> **Dataset excerpt**:
+ + + + + + +
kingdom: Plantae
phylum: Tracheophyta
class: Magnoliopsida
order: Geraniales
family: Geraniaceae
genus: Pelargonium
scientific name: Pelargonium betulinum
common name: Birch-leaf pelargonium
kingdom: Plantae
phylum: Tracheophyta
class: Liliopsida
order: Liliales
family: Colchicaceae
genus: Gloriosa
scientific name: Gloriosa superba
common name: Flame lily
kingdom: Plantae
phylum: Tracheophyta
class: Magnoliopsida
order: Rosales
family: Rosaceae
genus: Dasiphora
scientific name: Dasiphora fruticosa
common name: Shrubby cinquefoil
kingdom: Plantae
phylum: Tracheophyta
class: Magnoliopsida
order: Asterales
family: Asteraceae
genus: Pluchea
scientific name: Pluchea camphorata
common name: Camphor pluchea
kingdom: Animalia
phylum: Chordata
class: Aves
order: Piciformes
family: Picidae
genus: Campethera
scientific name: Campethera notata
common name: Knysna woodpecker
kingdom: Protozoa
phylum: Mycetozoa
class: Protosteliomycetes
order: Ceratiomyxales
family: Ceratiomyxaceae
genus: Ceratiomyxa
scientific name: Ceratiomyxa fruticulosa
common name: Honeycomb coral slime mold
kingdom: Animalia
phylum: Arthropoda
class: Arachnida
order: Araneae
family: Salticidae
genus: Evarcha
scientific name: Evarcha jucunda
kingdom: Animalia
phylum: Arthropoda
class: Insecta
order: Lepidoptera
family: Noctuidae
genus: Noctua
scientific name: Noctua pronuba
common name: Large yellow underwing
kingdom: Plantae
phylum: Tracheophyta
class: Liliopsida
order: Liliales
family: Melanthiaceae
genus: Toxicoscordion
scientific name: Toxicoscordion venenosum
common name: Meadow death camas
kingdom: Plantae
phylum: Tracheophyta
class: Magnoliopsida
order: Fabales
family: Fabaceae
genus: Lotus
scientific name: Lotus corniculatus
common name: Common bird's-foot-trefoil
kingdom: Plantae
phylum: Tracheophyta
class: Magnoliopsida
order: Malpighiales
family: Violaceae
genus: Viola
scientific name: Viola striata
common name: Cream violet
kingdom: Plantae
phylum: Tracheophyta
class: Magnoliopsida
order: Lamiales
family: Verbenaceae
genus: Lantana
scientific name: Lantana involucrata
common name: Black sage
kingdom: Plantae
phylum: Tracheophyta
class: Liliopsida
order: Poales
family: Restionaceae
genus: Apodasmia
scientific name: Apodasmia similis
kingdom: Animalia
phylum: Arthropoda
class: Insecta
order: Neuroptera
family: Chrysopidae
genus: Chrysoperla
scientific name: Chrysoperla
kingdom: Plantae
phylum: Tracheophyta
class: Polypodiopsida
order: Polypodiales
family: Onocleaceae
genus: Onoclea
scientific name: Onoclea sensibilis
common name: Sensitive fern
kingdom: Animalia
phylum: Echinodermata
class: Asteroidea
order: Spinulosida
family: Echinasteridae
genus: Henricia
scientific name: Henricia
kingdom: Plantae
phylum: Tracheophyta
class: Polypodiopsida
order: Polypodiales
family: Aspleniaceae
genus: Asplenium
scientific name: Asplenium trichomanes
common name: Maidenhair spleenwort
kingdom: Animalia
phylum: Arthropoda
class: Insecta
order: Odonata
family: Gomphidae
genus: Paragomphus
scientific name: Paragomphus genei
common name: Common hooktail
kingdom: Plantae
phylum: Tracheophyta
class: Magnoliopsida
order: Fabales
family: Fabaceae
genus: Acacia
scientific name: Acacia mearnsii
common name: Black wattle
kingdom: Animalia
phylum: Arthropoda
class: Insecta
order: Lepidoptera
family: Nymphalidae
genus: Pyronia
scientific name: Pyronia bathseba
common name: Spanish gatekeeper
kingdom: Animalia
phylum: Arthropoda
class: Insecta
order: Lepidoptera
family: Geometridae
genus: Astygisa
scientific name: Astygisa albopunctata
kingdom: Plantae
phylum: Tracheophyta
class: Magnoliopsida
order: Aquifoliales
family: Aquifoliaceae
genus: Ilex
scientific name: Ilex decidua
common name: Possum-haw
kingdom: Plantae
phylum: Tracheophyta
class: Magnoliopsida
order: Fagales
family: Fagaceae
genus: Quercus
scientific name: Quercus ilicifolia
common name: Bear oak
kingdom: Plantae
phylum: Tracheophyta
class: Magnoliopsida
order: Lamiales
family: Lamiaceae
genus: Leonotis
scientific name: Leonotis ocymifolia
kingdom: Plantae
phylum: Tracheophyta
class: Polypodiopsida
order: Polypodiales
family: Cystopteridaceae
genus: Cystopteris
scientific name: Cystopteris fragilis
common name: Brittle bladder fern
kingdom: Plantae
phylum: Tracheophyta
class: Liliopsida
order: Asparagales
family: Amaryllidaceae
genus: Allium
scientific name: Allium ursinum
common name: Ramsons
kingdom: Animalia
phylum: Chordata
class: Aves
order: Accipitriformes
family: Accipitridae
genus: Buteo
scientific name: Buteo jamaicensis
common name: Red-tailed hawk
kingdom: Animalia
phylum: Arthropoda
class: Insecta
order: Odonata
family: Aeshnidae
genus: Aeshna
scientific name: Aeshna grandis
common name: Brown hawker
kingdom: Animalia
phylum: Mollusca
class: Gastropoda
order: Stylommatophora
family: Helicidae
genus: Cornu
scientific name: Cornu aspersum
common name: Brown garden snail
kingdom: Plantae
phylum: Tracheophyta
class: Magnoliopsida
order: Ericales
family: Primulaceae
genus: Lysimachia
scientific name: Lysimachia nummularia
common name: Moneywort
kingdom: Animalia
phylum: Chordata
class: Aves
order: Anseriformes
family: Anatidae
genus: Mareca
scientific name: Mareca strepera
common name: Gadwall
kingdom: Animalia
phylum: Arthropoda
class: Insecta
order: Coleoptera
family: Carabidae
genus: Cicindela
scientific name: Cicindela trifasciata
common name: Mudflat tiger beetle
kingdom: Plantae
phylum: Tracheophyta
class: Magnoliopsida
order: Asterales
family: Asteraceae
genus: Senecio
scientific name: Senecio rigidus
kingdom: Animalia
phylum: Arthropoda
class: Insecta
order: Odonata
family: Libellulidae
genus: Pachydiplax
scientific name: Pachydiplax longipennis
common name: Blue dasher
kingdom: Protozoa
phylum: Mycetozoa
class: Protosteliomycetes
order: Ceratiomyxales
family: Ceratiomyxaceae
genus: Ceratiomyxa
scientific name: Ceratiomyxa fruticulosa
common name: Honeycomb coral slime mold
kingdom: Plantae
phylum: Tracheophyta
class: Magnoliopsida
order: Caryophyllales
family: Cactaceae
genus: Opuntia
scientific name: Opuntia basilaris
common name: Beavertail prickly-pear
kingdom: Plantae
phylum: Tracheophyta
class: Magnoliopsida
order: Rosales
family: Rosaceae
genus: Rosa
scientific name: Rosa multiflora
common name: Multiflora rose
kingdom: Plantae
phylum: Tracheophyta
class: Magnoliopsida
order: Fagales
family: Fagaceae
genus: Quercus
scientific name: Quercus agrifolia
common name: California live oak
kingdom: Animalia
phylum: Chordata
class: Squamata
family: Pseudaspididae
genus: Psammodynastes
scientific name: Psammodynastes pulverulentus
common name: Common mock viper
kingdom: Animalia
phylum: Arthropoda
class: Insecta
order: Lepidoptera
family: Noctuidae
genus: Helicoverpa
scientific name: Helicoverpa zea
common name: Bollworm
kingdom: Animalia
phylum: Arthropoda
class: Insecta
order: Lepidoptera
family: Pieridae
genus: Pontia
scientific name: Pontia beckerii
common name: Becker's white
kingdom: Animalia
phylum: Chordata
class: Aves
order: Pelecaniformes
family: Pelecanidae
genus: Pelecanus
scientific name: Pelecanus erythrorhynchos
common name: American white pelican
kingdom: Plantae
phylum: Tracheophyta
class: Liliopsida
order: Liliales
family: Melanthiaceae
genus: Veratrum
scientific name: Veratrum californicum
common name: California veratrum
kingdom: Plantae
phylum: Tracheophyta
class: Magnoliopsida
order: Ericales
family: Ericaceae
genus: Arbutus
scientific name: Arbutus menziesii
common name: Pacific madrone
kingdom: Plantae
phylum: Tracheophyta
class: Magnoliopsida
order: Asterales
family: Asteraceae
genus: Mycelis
+ + + + + + +
> **Directions for this task**: Please reproduce the lines from the one containing "genus: Evarcha" through the one containing "common name: Sensitive fern", both included.

> **Finished answer**:
genus: Evarcha
scientific name: Evarcha jucunda
kingdom: Animalia
phylum: Arthropoda
class: Insecta
order: Lepidoptera
family: Noctuidae
genus: Noctua
scientific name: Noctua pronuba
common name: Large yellow underwing
kingdom: Plantae
phylum: Tracheophyta
class: Liliopsida
order: Liliales
family: Melanthiaceae
genus: Toxicoscordion
scientific name: Toxicoscordion venenosum
common name: Meadow death camas
kingdom: Plantae
phylum: Tracheophyta
class: Magnoliopsida
order: Fabales
family: Fabaceae
genus: Lotus
scientific name: Lotus corniculatus
common name: Common bird's-foot-trefoil
kingdom: Plantae
phylum: Tracheophyta
class: Magnoliopsida
order: Malpighiales
family: Violaceae
genus: Viola
scientific name: Viola striata
common name: Cream violet
kingdom: Plantae
phylum: Tracheophyta
class: Magnoliopsida
order: Lamiales
family: Verbenaceae
genus: Lantana
scientific name: Lantana involucrata
common name: Black sage
kingdom: Plantae
phylum: Tracheophyta
class: Liliopsida
order: Poales
family: Restionaceae
genus: Apodasmia
scientific name: Apodasmia similis
kingdom: Animalia
phylum: Arthropoda
class: Insecta
order: Neuroptera
family: Chrysopidae
genus: Chrysoperla
scientific name: Chrysoperla
kingdom: Plantae
phylum: Tracheophyta
class: Polypodiopsida
order: Polypodiales
family: Onocleaceae
genus: Onoclea
scientific name: Onoclea sensibilis
common name: Sensitive fern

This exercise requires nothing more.